[Selected extract]
-- start --
The starting point for this examination is understanding the distinction between production costs and post-production costs.
It is well established that the gas driller bears all of the expenses of production. These expenses include such activities as seismic testing, drilling, hydraulic fracturing and well completion. The gas driller is therefore solely responsible for the cost of getting the gas to the surface, as in Kilmer v. Elexco Land Services, 990 A.2d 1147 (Pa. 2010), where the court held “the expenses of production relate to the costs of drilling the well and getting the product to the surface,” and Parker v. TXO Production, 716 S.W.2d 644 (Tex App. – Corpus Christi 1986), where the court held that “production costs are the expenses incurred in exploring for mineral substances and bringing them to the surface.” The royalty owner does not bear any of these costs.
Post-production costs, on the other hand, are those processing costs incurred between the well-head and the downstream point of sale. These expenses typically include the cost to dehydrate, separate, compress and transport the raw gas. For many years, these costs were not incurred by gas drillers, as they typically sold their gas to pipeline companies at the well-head. The pipeline companies then processed and transported the gas as per federal regulations. Since the point of sale was essentially at the well-head, calculating the value of the royalty was relatively straightforward and without controversy. This all changed in 1992.
On April 8, 1992, the Federal Energy Regulation Commission issued Order No. 636, which directed the pipeline companies to “unbundle” transportation services from their own gas sales operations and, in effect, “provide common-carriage services” to gas drillers. As a result of this deregulation, gas drillers, not the pipeline companies, now performed the processing, dehydrating and compression services. Moreover, the point of sale, which was formerly at the well-head, moved downstream to the interstate pipeline connection or some other delivery point. This had a profound effect on the manner in which production royalties were calculated.
The typical royalty clause provided that the landowner was entitled to a royalty based on the value of the gas “at the well” or “at the well-head.” This language became problematic because it presumed that the gas was still sold at the well-head. This was no longer true after deregulation — the point of sale was rarely at the well-head and was now further downstream and burdened with additional processing costs. As a result, gas drillers began utilizing two appraisal methods to calculate the value of the gas at the well-head: (1) the comparable sales method or (2) the workback or netback method.
-- end --
[Supplied material]
-- start --
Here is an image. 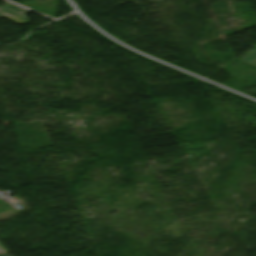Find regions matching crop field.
<instances>
[{"mask_svg": "<svg viewBox=\"0 0 256 256\" xmlns=\"http://www.w3.org/2000/svg\"><path fill=\"white\" fill-rule=\"evenodd\" d=\"M1 9V8H0ZM29 10L16 6L12 3L7 5L0 11V16H4L14 22L24 24L25 21L29 20L28 18L24 17L23 15L26 14Z\"/></svg>", "mask_w": 256, "mask_h": 256, "instance_id": "crop-field-1", "label": "crop field"}, {"mask_svg": "<svg viewBox=\"0 0 256 256\" xmlns=\"http://www.w3.org/2000/svg\"><path fill=\"white\" fill-rule=\"evenodd\" d=\"M241 60H243L245 62H248L250 64H253L252 62L256 60V50H254L253 52L249 53L248 55L243 57ZM254 65H256V63H254Z\"/></svg>", "mask_w": 256, "mask_h": 256, "instance_id": "crop-field-2", "label": "crop field"}, {"mask_svg": "<svg viewBox=\"0 0 256 256\" xmlns=\"http://www.w3.org/2000/svg\"><path fill=\"white\" fill-rule=\"evenodd\" d=\"M1 253H6L5 251H4V249L0 246V254Z\"/></svg>", "mask_w": 256, "mask_h": 256, "instance_id": "crop-field-3", "label": "crop field"}, {"mask_svg": "<svg viewBox=\"0 0 256 256\" xmlns=\"http://www.w3.org/2000/svg\"><path fill=\"white\" fill-rule=\"evenodd\" d=\"M0 256H11V255H9V254H3V255H0Z\"/></svg>", "mask_w": 256, "mask_h": 256, "instance_id": "crop-field-4", "label": "crop field"}]
</instances>
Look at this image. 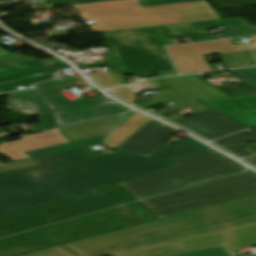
-- end --
[Task requirements] Reproduce the royalty passage word for word, starting with "Post-production costs, on" and going on through "changed in 1992.". Rely on the royalty passage alone.

[Answer for the task]
Post-production costs, on the other hand, are those processing costs incurred between the well-head and the downstream point of sale. These expenses typically include the cost to dehydrate, separate, compress and transport the raw gas. For many years, these costs were not incurred by gas drillers, as they typically sold their gas to pipeline companies at the well-head. The pipeline companies then processed and transported the gas as per federal regulations. Since the point of sale was essentially at the well-head, calculating the value of the royalty was relatively straightforward and without controversy. This all changed in 1992.